Efficacy & Safety of Oral Adjuvants to Phototherapy in Neonatal Hyperbilirubinemia (NCT06517862) | Clinical Trial Compass
RecruitingPhase 4
Efficacy & Safety of Oral Adjuvants to Phototherapy in Neonatal Hyperbilirubinemia
Egypt80 participantsStarted 2024-09-01
Plain-language summary
Neonatal jaundice, or neonatal hyperbilirubinemia, is a common medical issue in the first two weeks of life, causing prolonged hospitalization and readmissions. It results from elevated total serum bilirubin (TSB) and is manifested as yellowish discoloration of the skin, sclera, and mucous membrane. Clinical jaundice appears in about 60% of term neonates and 80% of preterm infants within the first week of life. Pathologic hyperbilirubinemia occurs when bilirubin levels increase by more than 5 mg/dL/day or 0.2 mg/dL/hour, or when jaundice lasts longer than two to three weeks in full-term infants.
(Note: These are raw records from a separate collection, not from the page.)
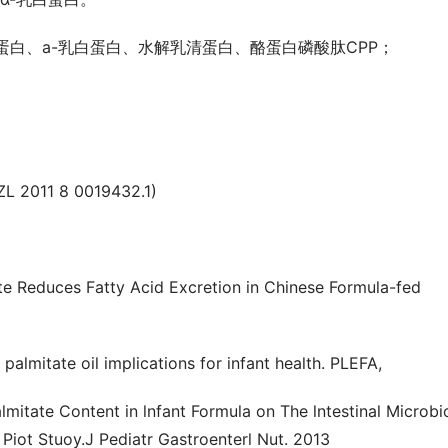
蛋白、a-乳白蛋白、水解乳清蛋白、酪蛋白磷酸肽CPP；
011 8 0019432.1)
e Reduces Fatty Acid Excretion in Chinese Formula-fed 
palmitate oil implications for infant health. PLEFA,
lmitate Content in lnfant Formula on The lntestinal Microbio
Piot Stuoy.J Pediatr Gastroenterl Nut. 2013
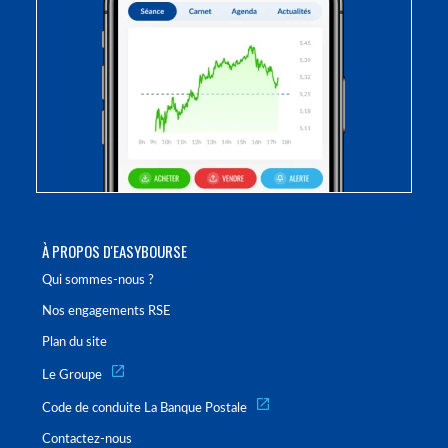
À PROPOS D'EASYBOURSE
Qui sommes-nous ?
Nos engagements RSE
Plan du site
Le Groupe
Code de conduite La Banque Postale
Contactez-nous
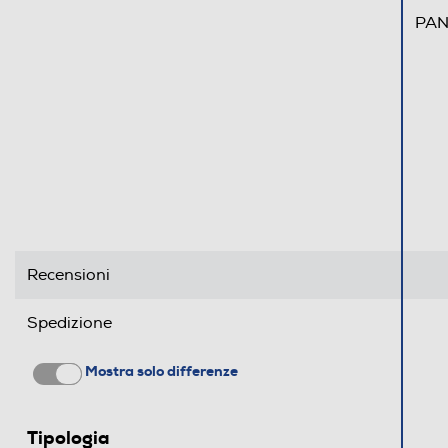
PAN
Altre funzioni
Standard
4G-LTE
Recensioni
GPRS
Java
Spedizione
Mostra solo differenze
Chiamate
Videochiamata
Tipologia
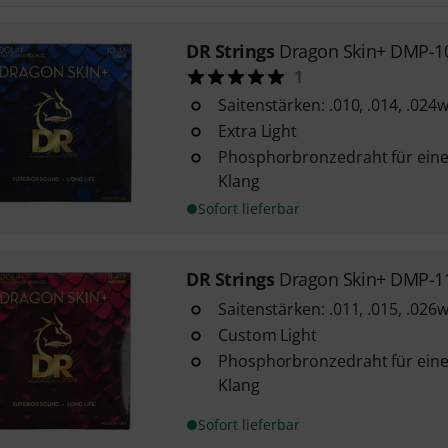
DR Strings
Dragon Skin+ DMP-1
1
Saitenstärken: .010, .014, .024
Extra Light
Phosphorbronzedraht für ein
Klang
Sofort lieferbar
DR Strings
Dragon Skin+ DMP-1
Saitenstärken: .011, .015, .026
Custom Light
Phosphorbronzedraht für ein
Klang
Sofort lieferbar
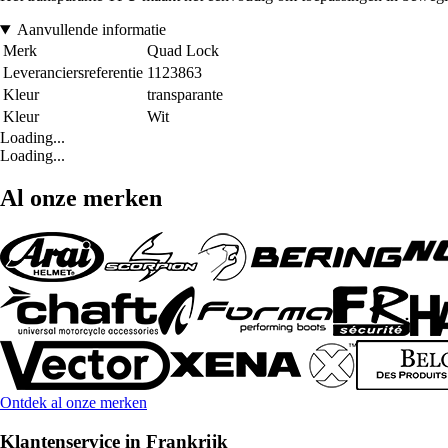
Aanvullende informatie
Merk
Quad Lock
Leveranciersreferentie
1123863
Kleur
transparante
Kleur
Wit
Loading...
Loading...
Al onze merken
Ontdek al onze merken
Klantenservice in Frankrijk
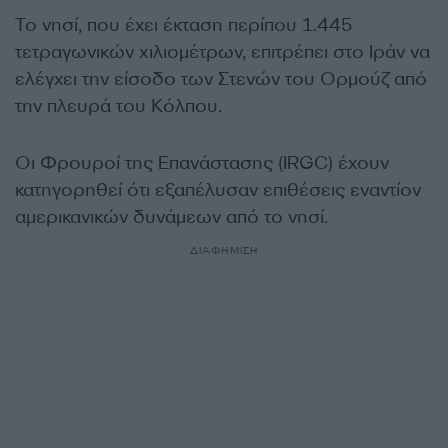
Το νησί, που έχει έκταση περίπου 1.445
τετραγωνικών χιλιομέτρων, επιτρέπει στο Ιράν να
ελέγχει την είσοδο των Στενών του Ορμούζ από
την πλευρά του Κόλπου.
Οι Φρουροί της Επανάστασης (IRGC) έχουν
κατηγορηθεί ότι εξαπέλυσαν επιθέσεις εναντίον
αμερικανικών δυνάμεων από το νησί.
ΔΙΑΦΗΜΙΣΗ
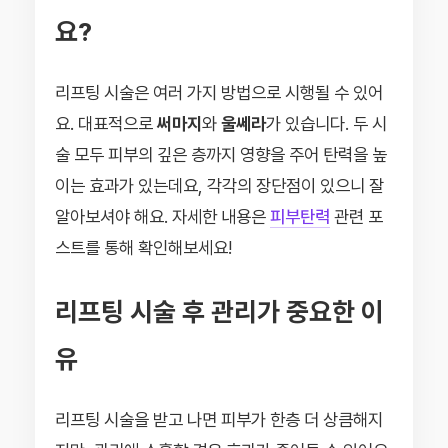
요?
리프팅 시술은 여러 가지 방법으로 시행될 수 있어
요. 대표적으로
써마지
와
울쎄라
가 있습니다. 두 시
술 모두 피부의 깊은 층까지 영향을 주어 탄력을 높
이는 효과가 있는데요, 각각의 장단점이 있으니 잘
알아보셔야 해요. 자세한 내용은
피부탄력
관련 포
스트를 통해 확인해보세요!
리프팅 시술 후 관리가 중요한 이
유
리프팅 시술을 받고 나면 피부가 한층 더 상큼해지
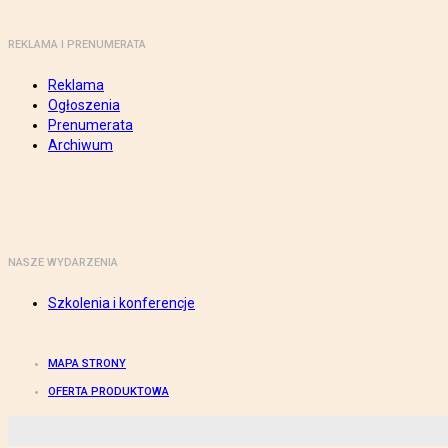
REKLAMA I PRENUMERATA
Reklama
Ogłoszenia
Prenumerata
Archiwum
NASZE WYDARZENIA
Szkolenia i konferencje
MAPA STRONY
OFERTA PRODUKTOWA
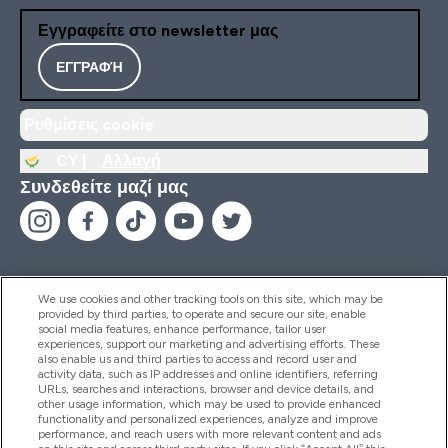
Εγγραφείτε στο newsletter μας
ΕΓΓΡΑΦΉ
Ρυθμίσεις cookie
CY |
Αλλαγή
Συνδεθείτε μαζί μας
We use cookies and other tracking tools on this site, which may be
provided by third parties, to operate and secure our site, enable
Βοήθεια & Πληροφορίες
social media features, enhance performance, tailor user
experiences, support our marketing and advertising efforts. These
also enable us and third parties to access and record user and
activity data, such as IP addresses and online identifiers, referring
Προϊόντα
URLs, searches and interactions, browser and device details, and
other usage information, which may be used to provide enhanced
functionality and personalized experiences, analyze and improve
performance, and reach users with more relevant content and ads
In preterm infants, unconjugated hyperbilirubinemia is of particular concern due to their permeable blood-brain barrier and underdeveloped brain. Phototherapy is widely used to reduce or prevent the rise of serum unconjugated bilirubin levels and reduce the need for exchange transfusions. However, phototherapy has both immediate and long-term side effects, and it can only decrease accumulated UCB but does not prevent its accumulation. There is a growing potential to explore novel adjuvant treatments to increase bilirubin clearance, decrease phototherapy duration, and decrease exchange transfusion rate.
Who can participate
Age range
1 Day – 1 Month
Sex
ALL
See this in plain English?
AI-rewrites the medical criteria so a patient or caregiver can understand them. Always confirm with the trial site.
Inclusion Criteria:
* neonates with both genders
* neonates with gestational age ≥ 32 weeks
* neonates who can tolerate enteral feeding
* diagnosed with unconjugated non-hemolytic hyperbilirubinemia
* Phototherapy is required within the first week of life.
Exclusion Criteria:
* Neonates with seizures, hydrops fetalis, hypoxic-ischemic encephalopathy, or major congenital anomalies
* Neonates who have had an exchange transfusion within 24 hours
* neonates have evidence of hemolytic causes of jaundice (e.g., ABO and RH
* incompatibility, glucose 6-phosphate dehydrogenase deficiency)
* neonates who have reported hypersensitivity to zinc sulfate or ursodeoxycholic acid.
Questions worth asking your doctor
Bring these to your next appointment. They're a starting point for a shared conversation — not a sign you qualify or a recommendation to enrol.
1Based on my diagnosis and history, is this trial worth exploring for me — or is there a standard treatment we should try first?
2What does this trial's phase tell us about how much is already known about its safety and benefit?
3What would taking part actually involve for me — visits, tests, time, and travel?
4What are the known and possible risks or side effects I should weigh, and how would they be monitored?
5If this trial isn't the right fit, what other options or trials would you suggest I look into?
Generated to help you prepare — always confirm anything about your own eligibility and care with the study team and your doctor.
Questions for the trial coordinator
The trial coordinator is the person who runs the study day to day. These cover the practical side — logistics, costs, and what taking part would actually mean for your life. The study team confirms whether you meet the criteria; these are questions to ask, not a sign you qualify.
1What does taking part actually involve week to week — how many visits, where, and how long does each one take?
2What costs are covered by the study, and what might I have to pay for myself, including travel, parking, or time off work?
3What happens during screening, and what happens if the study team confirms I don't meet the criteria after those tests?
4Who pays for the scans, blood work, and other tests the trial requires — the study, my insurance, or me?
5How will being in the trial affect my regular care, and will my own doctor stay informed and involved?
6Can I leave the trial at any point if I change my mind, and what would happen to my care if I do?
A starting point for the conversation — always confirm anything about your own eligibility, costs, and care with the study team and your doctor.